▸ Text segment
########
Acts 11:26 and when he found him, he brought him to Antioch. So for a whole year Barnabas and Saul met with the church and taught great numbers of people. The disciples were called Christians first at Antioch.
Acts 26:28 Then Agrippa said to Paul, “Do you think that in such a short time you can persuade me to be a Christian?”
1 Peter 4:16 However, if you suffer as a Christian, do not be ashamed, but praise God that you bear that name.
The three verses above constitute the only instances in the New Testament (in the entire Bible for that matter) where the term “Christian” is found. It is not at all found in the gospels in the teachings of the Lord Jesus Christ. Jesus never taught that it is necessary to become a “Christian” in order to be saved. Rather one had to follow him as Lord and Savior. Moreover, Jesus never used the term “Christianity”—as in “converting to Christianity.” Jesus also never commanded his disciples to “go to church.”
It was not until after the gospel reached Antioch that the disciples were first called Christians. (Some commentators say that at that time it was a pejorative term used to deride the followers of Jesus Christ.) Note that Acts specifies it was the disciples who were called Christians. What does a believer have to do to be a genuine disciple of Jesus Christ?
Luke 14:26 “If anyone comes to me and does not hate father and mother, wife and children, brothers and sisters—yes, even their own life—such a person cannot be my disciple.
Luke 14:27 And whoever does not carry their cross and follow me cannot be my disciple.
Luke 14:33 In the same way, those of you who do not give up everything you have cannot be my disciples.
In the book of Acts therefore, whenever the term “Christian” was used, it referred to someone who hated his own life, who carried his cross following Jesus, and who gave up everything he had. Hence as defined by the gospels and Acts, just repeating the sinner’s prayer at church does not necessarily make one a Christian.
However, the meaning of the term Christian in the world has radically changed over the past 2,000 years. Very generally speaking, it is anyone who professes the religion called Christianity. This covers a vast range of meanings, ranging from true disciples—as Jesus defined the term above in Luke—to people who happen to be born into a “Christian” family but who have never heard the gospel, do not have a personal relationship with Jesus and are not born again. Today the term “Christian” has completely lost its true and original meaning as taught in the New Testament where the terms “Christian” and “disciple” were synonymous.
What does this have to do with reaching the gospel-resistant?
Now the European imperialists of recent history—the British, the French, the Spanish, the Portuguese, the Dutch, and the Belgians—who by one means or another subjugated much of the Third World, were all known to be “Christians” by those they colonized. These invading Europeans were known by those they conquered and exploited to profess the Western religion known as “Christianity”—a foreign religion very different and conflicting with the religions of the people they colonized: Islam, Hinduism, Buddhism, idol-worship, animism, belief in ancestor worship and sorcery.
Were these invading Europeans actual disciples of Jesus Christ? No. Jesus commanded his disciples to make disciples of all nations, not to make colonies of all nations.
Interestingly, what is called the “era of modern missions” coincided roughly with the period of European imperialism. The early missionaries to the Third World, following the terminology they had learned growing up in church in the West, encouraged the “pagans” to renounce their false religions and “convert to the religion of Christianity” to become “Christians.” While some indigenous people indeed did so for whatever reason, the great majority of Muslims, Hindus, and Buddhists did not and instead rejected Christianity.
########
▸ Entries shown

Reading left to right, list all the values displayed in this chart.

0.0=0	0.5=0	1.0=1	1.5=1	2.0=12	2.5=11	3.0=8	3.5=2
########
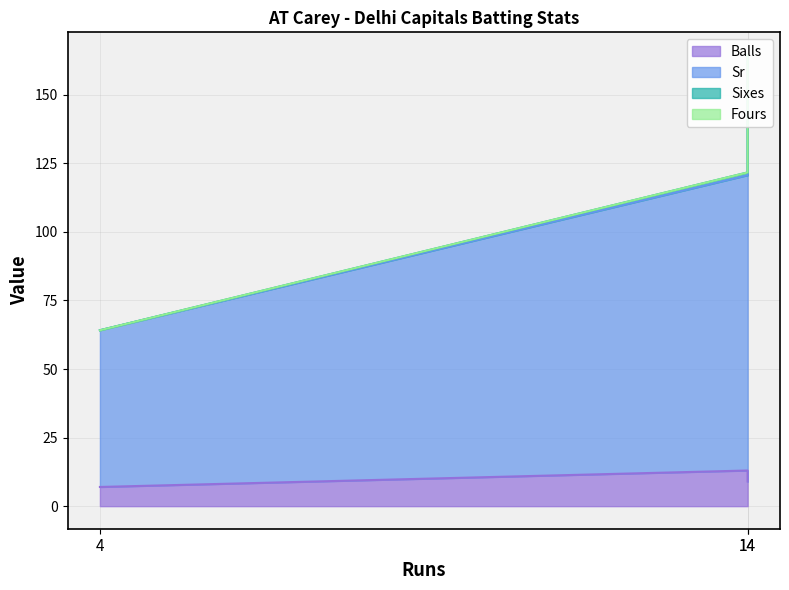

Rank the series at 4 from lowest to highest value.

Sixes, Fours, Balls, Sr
########
▸ Problem description
Write the next part of the piece about the original meaning of the word "Christian," beginning after its last paragraph.

▸ Written response
Why does this contrast so sharply with missions as recorded in Acts where the early disciples harvested large numbers of idol-worshiping Gentiles for the kingdom of God?
On reason of course is the lack of undeniable and convincing evidence for the gospel in contemporary missions—as was witnessed in Acts time and time again through powerful miraculous healings. But at this time we want to focus on another very cogent aspect.
By preaching ”Christianity” to Third World peoples, the early missionaries were—unconsciously perhaps—evoking the foreign religion of their European masters. But the people already had a rich tradition of spiritual beliefs interwoven in their culture and history over thousands of years often even predating “Christianity.” Rejecting their religion often meant betraying their sacred traditions, their culture and even their own families. It would be unthinkable to do this in order to adopt something totally foreign—the religion of their white European conquerors no less.
How then should we preach the gospel to such people groups? We should avoid any mention of religion, of Christianity, of the word Christian and other “Christian” terms like “going to church.” Jesus never did so when preaching the gospel.
As an example, let’s take sharing the gospel with Muslims.
Muslims already believe in Jesus (“Isa” in the Arabic language) as a great prophet, but they vehemently deny that he died on the cross to bear our sins and that he is the Savior. Therefore our task is to convince them that Isa is far more than a prophet.
We can of course show them what the Qu’ran says about Isa:
Qs. 3:45 [And mention] when the angels said, “O Mary, indeed Allah gives you good tidings of a word from Him, whose name will be the Messiah, Jesus, the son of Mary – distinguished in this world and the Hereafter and among those brought near [to Allah ].
But we can back this up with supernatural proof which can convince them that Isa is actually THE Messiah who brings salvation and eternal life. The evidence will be powerful miraculous healings which Jesus enables his disciples to perform as they proclaim the gospel of the kingdom. These will be impressive miracles which they have never before witnessed within Islam.
When a Muslim personally experiences the supernatural intimately in his own body, he is touched. We can then follow up by saying: “You see, Isa is far more than a prophet. The wonderful healing you have just experienced in his name shows that he can also take away your sins through his death on the cross and grant you eternal life. Would you like to accept him as your Lord and Savior for the forgiveness of your sins?”
Notice that there is no mention of renouncing Islam and converting to Christianity in order to become a Christian. Rather, the Muslim has now become a following of Isa Al-Masih. Outwardly he is still a Muslim. But in his heart he is now born-again. He is now a “Muslim follower of Isa” who acknowledges Isa as his Lord and Savior. And since he is still a Muslim in name, he is not expelled from his community as he would be if he converted to Christianity. And since he is still a “Muslim” he has opportunities to share with other Muslims who Isa really is. For eternal life, it matters little what we are labeled. What is important is that he acknowledges Isa as Lord and Savior in his heart and with his mouth. There are perhaps millions of people in the world who call themselves “Christians” who do not yet have eternal life.
Messianic Jews are technically not “Christians,” yet they are saved. Although the analogy of course is not perfect, “Muslim” followers of Isa can also be saved.
The born-again Muslim no longer goes to the mosque every Friday. But neither does he “go to church” every Sunday morning either (or Friday morning as the case may be). Instead he might worship the Lord and be taught in a house meeting apart from any formal church. (In China many underground believers gather in homes.) Why shouldn’t he “go to church” every Sunday?
Church Buildings: a few potted plants or a forest?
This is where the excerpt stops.